La définition politique d’un tel projet suppose celle, plus axiologique, d’une identité commune. Une quête qui s’inscrit dans un double contexte de globalisation du monde et d’exaltation des identités nationales. Un contexte où l’identité européenne ne va pas de soi. De multiples visions du "fait" européen s’enchevêtrent sans pour autant se superposer: la réalité historique ou culturelle de l’Europe ne coïncide pas avec les données physiques ou géographiques. En témoigne l’âpreté du débat portant sur l’adhésion de la Turquie et sur la compatibilité entre ses identités musulmane et européenne. Un débat qui n’est pas sans rappeler la controverse qui avait éclaté au sujet de l’inscription dans la Charte des droits fondamentaux de l’Union d’une référence explicite à ses racines chrétiennes.


En France, la construction européenne se heurte au poids d’une histoire et d’une culture politiques centrées sur les modèles de l’État-nation, qui "fut à l’Europe moderne ce que la Cité fut à la Grèce antique: ce qui produit l’unité, et donc le cadre de sens, de la vie en produisant la chose commune" (Pierre Manent). Le mouvement de repli national-identitaire aujourd’hui à l’œuvre interroge jusqu’à notre part d’"européanité", sa raison d’être et son utilité. La croyance en une sorte de loi historique qui voudrait que la modernité conduise inéluctablement à l’uniformité et au dépassement de l’État-nation en faveur d’une entité supranationale est devenue inaudible ou presque.

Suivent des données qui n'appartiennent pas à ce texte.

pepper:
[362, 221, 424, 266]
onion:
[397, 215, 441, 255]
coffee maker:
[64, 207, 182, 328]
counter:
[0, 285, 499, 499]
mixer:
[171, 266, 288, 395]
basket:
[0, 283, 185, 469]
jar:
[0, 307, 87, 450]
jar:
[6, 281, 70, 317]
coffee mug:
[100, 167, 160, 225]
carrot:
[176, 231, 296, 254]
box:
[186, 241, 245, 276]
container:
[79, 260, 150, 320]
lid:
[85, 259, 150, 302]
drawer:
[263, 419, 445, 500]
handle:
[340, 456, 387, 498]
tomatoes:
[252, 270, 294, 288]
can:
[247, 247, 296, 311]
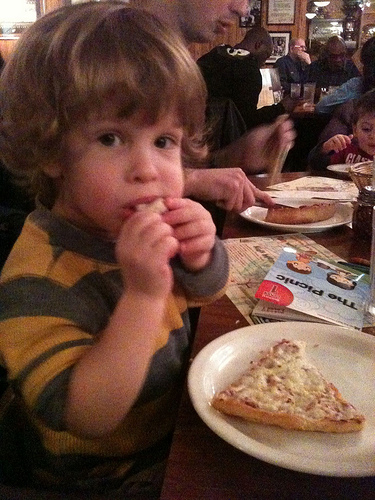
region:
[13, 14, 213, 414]
young kid eating food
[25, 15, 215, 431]
young kid with food in his mouth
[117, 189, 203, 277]
hands bringing food to mouth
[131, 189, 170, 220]
small piece of food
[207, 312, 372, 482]
cheese pizza on a plate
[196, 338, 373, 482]
white paper plate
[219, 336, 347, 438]
small slice of pizza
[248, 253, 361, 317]
kids book on table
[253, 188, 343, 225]
plate filled with pizza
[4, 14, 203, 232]
head of young kid looking forward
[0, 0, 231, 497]
Little bond boy with food in his mouth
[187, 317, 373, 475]
White plate with a slice of pizza on it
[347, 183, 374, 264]
Small glass bottle with metal top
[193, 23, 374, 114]
Group of people eating and drinking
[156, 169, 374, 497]
Rectangular wooden table with food on it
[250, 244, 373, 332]
Book with colorful cartoons on the cover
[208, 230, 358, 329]
Restaurant menu on the table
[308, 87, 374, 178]
Little boy eating out of a white plate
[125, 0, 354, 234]
Man eating pizza with silver utensils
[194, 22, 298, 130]
Man in a black shirt reading menu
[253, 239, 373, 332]
Children's coloring book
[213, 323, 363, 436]
A dinner plate of pizza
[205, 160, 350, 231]
Person cutting pizza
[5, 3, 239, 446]
Young child eating pizza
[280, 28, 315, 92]
Gentleman cleaning his face with napkin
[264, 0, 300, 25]
Decorative picture on wall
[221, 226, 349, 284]
Restaurant menu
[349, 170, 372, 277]
Metal and glass shaker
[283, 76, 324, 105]
Standing table desert menus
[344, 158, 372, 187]
Bread stick basket or appetizers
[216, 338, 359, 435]
cheese pizza on plate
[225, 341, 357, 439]
slice of cheese pizza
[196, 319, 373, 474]
white ceramic plate on table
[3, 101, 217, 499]
child eating cheese pizza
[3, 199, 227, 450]
grey and yellow shirt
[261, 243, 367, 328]
childs book on table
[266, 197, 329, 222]
pizza slice on plate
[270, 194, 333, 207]
white plastic dinner knife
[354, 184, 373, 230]
glass and metal pepper shaker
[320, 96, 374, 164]
child sitting at table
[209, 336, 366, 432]
slice of pizza on plate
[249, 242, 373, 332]
book on the table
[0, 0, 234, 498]
child wearing stripe sweater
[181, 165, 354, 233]
right hand holding a knife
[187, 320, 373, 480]
round and white plate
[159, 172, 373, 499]
wooden and brown table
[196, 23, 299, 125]
man wearing dark shirt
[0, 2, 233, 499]
child biting food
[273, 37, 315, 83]
man wearing glasses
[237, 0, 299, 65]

Dans sa récente tribune sur l’Europe (Le Monde, 8 mai 2014), le président Hollande n’a à aucun moment évoqué la perspective fédérale, devenue une sorte de tabou. L’Europe est encore et toujours par trop conçue comme une nécessité… nationale. Le cas de la France est à cet égard symptomatique: derrière la participation à l’Union européenne et "l’idéal européen" se profilent une ambition : agir sur le monde et contrer le déclin national pour ne pas "sortir de l’histoire"… La sauvegarde de l’Etat-nation comme seul horizon de la construction européenne, en somme.